The latest figures show the first direct effects of the coronavirus pandemic but not the full impact of lockdown.
Data for the second quarter of the year is expected to be worse, after the economy shrank by a record 20.4 per cent in April.
It comes as the Prime Minister is expected to make a major speech on the economy later today.
Household spending dropped by 2.9 per cent between January and March this year, down by 1.2 per cent from what experts had estimated.
It’s the worst decline in household spending since the Winter of Discontent in 1979, when there were widespread trade union strikes which brought on a recession in the early 1980s.
But households saved more of their disposable income in the first three months of 2020 as a result of the closure of all non-essential shops on March 23.
Around 8.6 per cent of disposable income went into savings compared to 6.6 per cent in previous quarter.
Consumer spending also fell by 2.7 per cent – equal to around £9.5billion – as Brits spent less on cars, eating out, holidays and clothes.
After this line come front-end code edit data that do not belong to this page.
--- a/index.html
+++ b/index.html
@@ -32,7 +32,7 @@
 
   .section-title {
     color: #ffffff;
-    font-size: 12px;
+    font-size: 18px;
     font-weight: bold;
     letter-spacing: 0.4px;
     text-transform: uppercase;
In May, the Organisation for Economic Co-operation and Development (OECD) predicted the UK economy will be the hardest hit among the world’s developed countries due to the pandemic.
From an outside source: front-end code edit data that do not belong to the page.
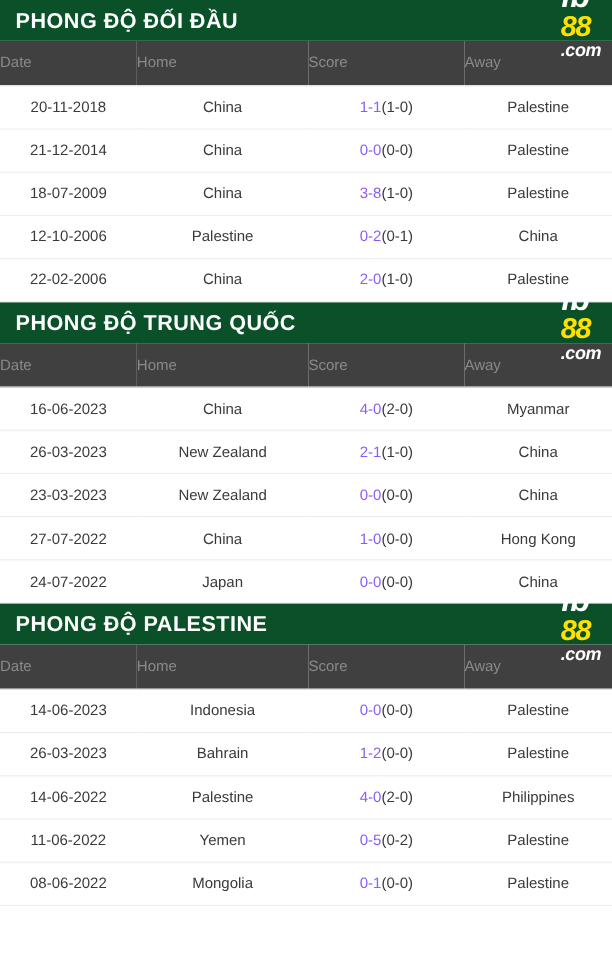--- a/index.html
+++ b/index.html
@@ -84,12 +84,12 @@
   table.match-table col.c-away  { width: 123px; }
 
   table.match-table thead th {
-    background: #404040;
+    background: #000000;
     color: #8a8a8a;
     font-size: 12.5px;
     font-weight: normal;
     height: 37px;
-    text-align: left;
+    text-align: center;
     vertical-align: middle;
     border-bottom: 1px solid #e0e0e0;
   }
The latest ONS data shows that Italy’s economy shrank by 5.3 per cent in the same quarter – the country went into lockdown sooner than the UK.
France also fell by 5.3 per cent, while Germany dropped by 2.2 per cent, the USA by 1.3 per cent and Japan by 0.6 per cent.
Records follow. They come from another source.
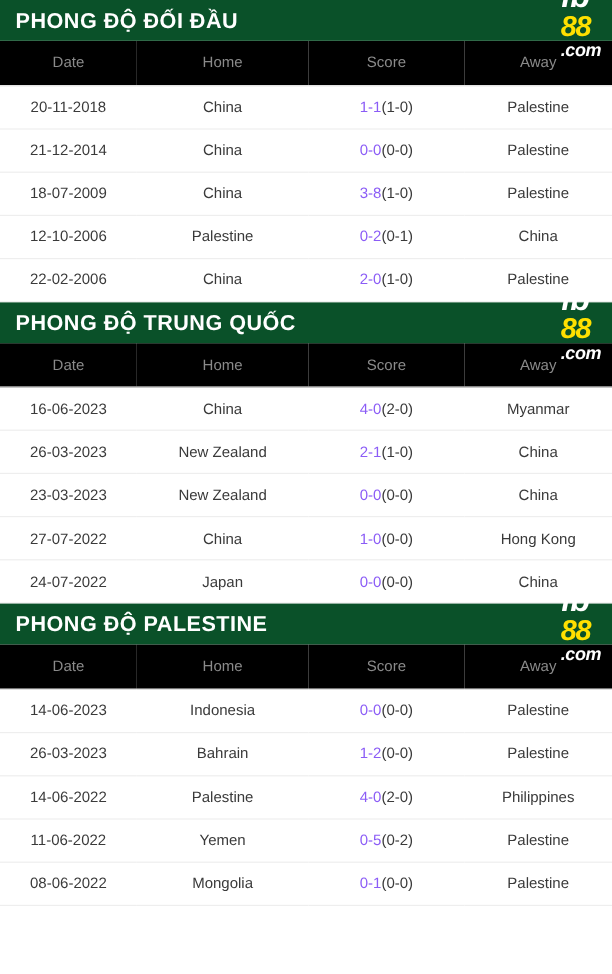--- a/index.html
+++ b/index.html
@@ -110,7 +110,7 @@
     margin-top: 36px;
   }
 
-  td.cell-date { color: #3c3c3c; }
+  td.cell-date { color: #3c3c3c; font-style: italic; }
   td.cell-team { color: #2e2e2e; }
Jonathan Athow, deputy national statistician at the ONS, said: “Our more detailed picture of the economy in the first quarter showed GDP shrank a little more than first estimated – this is now the largest quarterly fall since 1979.
“Information from government showed health activities declined more than we previously showed.
“All main sectors of the economy shrank significantly in March as the effects of the pandemic hit.
“The sharp fall in consumer spending at the end of March led to a notable increase in households’ savings.”
There are fears millions of Brits could lose their jobs due to the ongoing crisis.
The government’s furlough scheme has helped people and businesses stay afloat throughout lockdown, but Chancellor Rishi Sunak is set to wind it down in October.
From August, employers will have to start paying towards the scheme.
Meanwhile, the number of people on unemployment benefits has risen by 2.1million.